LOS ANGELES — Before entrepreneur and content creator Ashley Torres gave birth to her daughter Luna, she figured she would juggle child care while still working full time.

“Because I have such a flexible work schedule, at first I was like, 'I can do it. It will be fine. I’ll be able to do work when she naps,'” Torres recalled. “Fast forward to having a baby, and you realize, it’s not possible.” 

What You Need To Know

  • New co-working space, BumoWork offers parents space to work while also providing licensed child care

  • Many parents have struggled to juggle work and watching young children during the pandemic, especially mothers

  • The co-working space opens on May 7 and will offer child care for children from 6 months to 6 years old

  • BumoWork offers flexible memberships including full-time and part-time options

Torres says even with someone watching her 10-month-old a couple days a week, she only manages to make it through half of her daily to-do list.

“As someone who is Type A, a high performer, it is really hard to swallow that I have to go to bed right now because I’m so exhausted and I can’t finish everything I need to do,” she said.

There are limited child care options Torres is comfortable with during the pandemic. Hiring full-time help means more exposure in a house where her husband also works and she isn’t comfortable leaving her baby at a day care either. Torres isn’t alone in her struggle to balance work and child care.

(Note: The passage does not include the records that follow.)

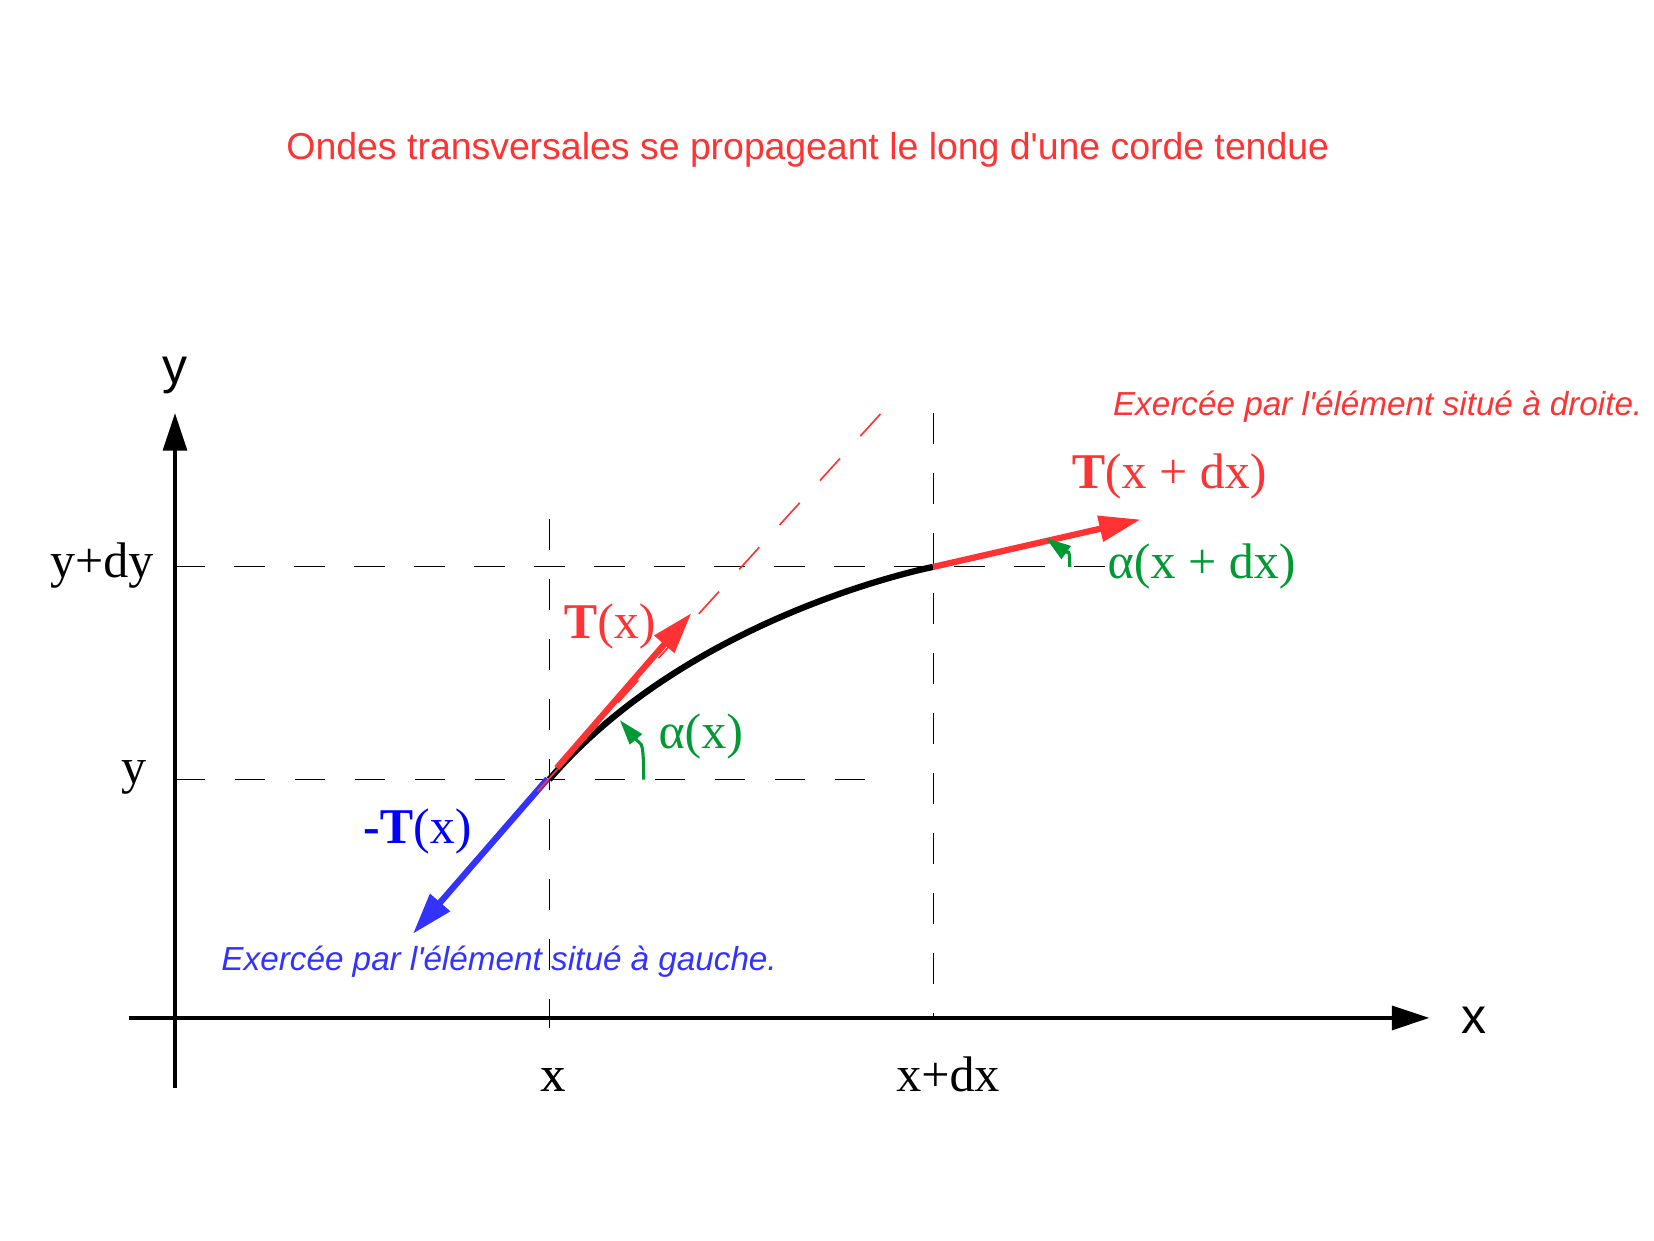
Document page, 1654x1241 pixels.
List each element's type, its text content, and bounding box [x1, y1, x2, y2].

text_box Exercée par l'élément situé à gauche. [206, 933, 810, 993]
text_box T(x + dx) [1057, 437, 1300, 509]
text_box y [106, 732, 166, 804]
text_box T(x) [549, 586, 680, 686]
text_box α(x) [643, 696, 774, 768]
text_box x [525, 1039, 585, 1111]
text_box x [1446, 980, 1495, 1052]
text_box α(x + dx) [1092, 526, 1318, 598]
text_box x+dx [881, 1039, 1047, 1111]
text_box y [147, 330, 207, 402]
text_box Ondes transversales se propageant le long d'une corde tendue [271, 118, 1376, 178]
text_box y+dy [35, 525, 201, 597]
text_box -T(x) [348, 791, 491, 864]
text_box Exercée par l'élément situé à droite. [1098, 377, 1654, 438]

A recent Pew Research Center survey found that as the pandemic has gone on, 53% of working parents say handling child care has been difficult.

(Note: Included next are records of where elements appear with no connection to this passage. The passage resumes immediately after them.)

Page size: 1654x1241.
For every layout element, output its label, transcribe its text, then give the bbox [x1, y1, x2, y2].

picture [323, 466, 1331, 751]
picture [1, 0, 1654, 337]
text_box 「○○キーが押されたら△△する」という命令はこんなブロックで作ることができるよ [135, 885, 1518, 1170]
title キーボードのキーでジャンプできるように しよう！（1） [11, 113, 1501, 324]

It’s also a struggle fashion and beauty influencer and entrepreneur Chriselle Lim faces as the mother to 6-year-old Chloe and 2-year-old Collette.

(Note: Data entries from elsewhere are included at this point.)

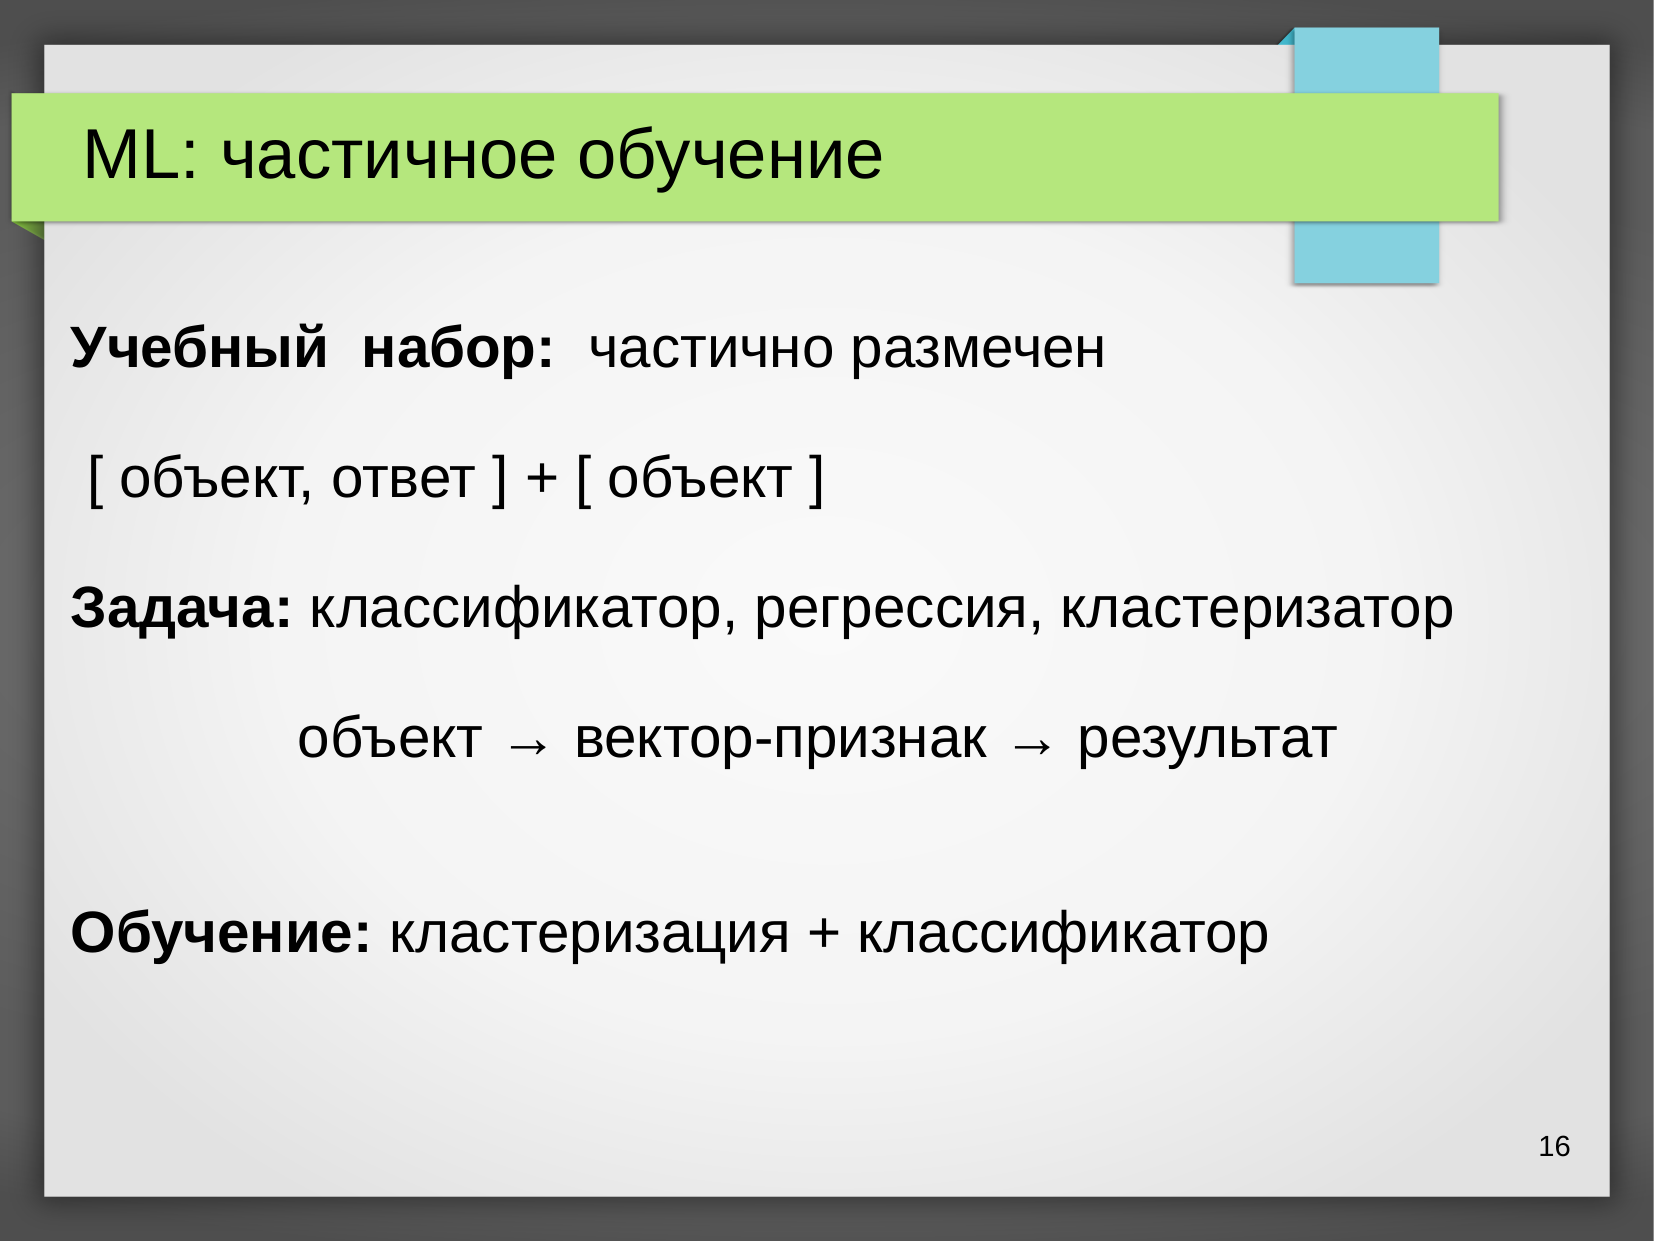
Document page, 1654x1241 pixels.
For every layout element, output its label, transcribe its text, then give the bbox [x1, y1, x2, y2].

title Учебный набор: частично размечен [ объект, ответ ] + [ объект ] Задача: классификатор, регрессия, кластеризатор объект → вектор-признак → результат Обучение: кластеризация + классификатор [70, 244, 1583, 1166]
title ML: частичное обучение [82, 94, 1287, 213]
picture [0, 0, 1654, 1241]
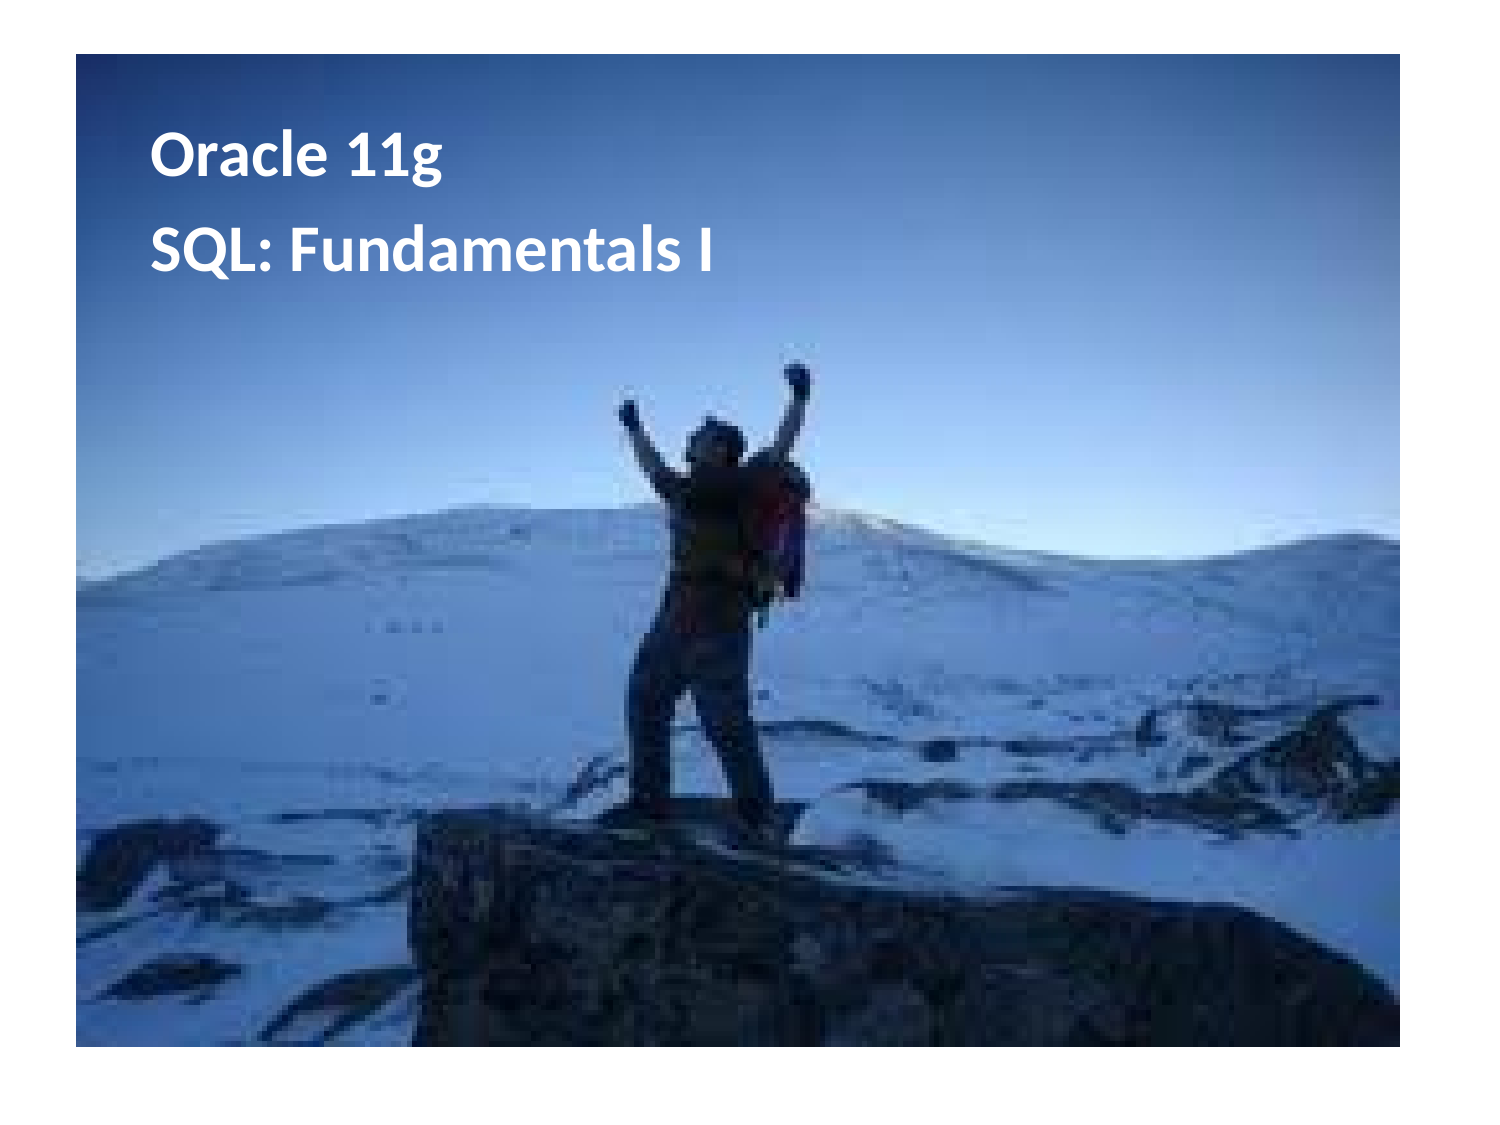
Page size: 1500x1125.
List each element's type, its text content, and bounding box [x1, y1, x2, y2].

“So many mothers end up leaving the workforce because they can’t afford it, to put them in daycare or they would just rather be at home with their children,” Lim said. More than 2.3 million women have left the workforce since February 2020 due to job loss or leaving to care for children according to the National Women's Law Center.

So Lim rolled up her sleeves and helped create a co-working space called BumoWork that is also a licensed child care center for children from 6 months to 6 years old. The adult and children’s areas are separate, giving parents the flexibility to work while their child is cared for in another room.

Lim says the idea started six years ago after she had her first child. She was frustrated by the lack of viable child care options and says during the pandemic, it’s even tougher to juggle a career and motherhood.

“If you have a job, you’re expected to perform. You’re expected to be on every conference call, every Zoom meeting,” Lim said. “But you are also a mother, so you are literally playing two roles and there is no separation.”

While the pandemic delayed the initial opening of the Century City location, Lim says it couldn’t have come at a better time as they prepare to open their doors on May 7.

“A lot of companies are permanent work-from-home or work-from-home for the rest of the year, and parents are now figuring out how they find a space where they can work and also be with their children,” she said. 

Torres says this option will allow her to still pursue her career while maximizing time with her daughter.

“She’s only going to me small for so long, so I’m trying to really prioritize her and still get work done at the same time,” she said.

BumoWork opens on May 7 and offers flexible memberships including full-time and part-time options.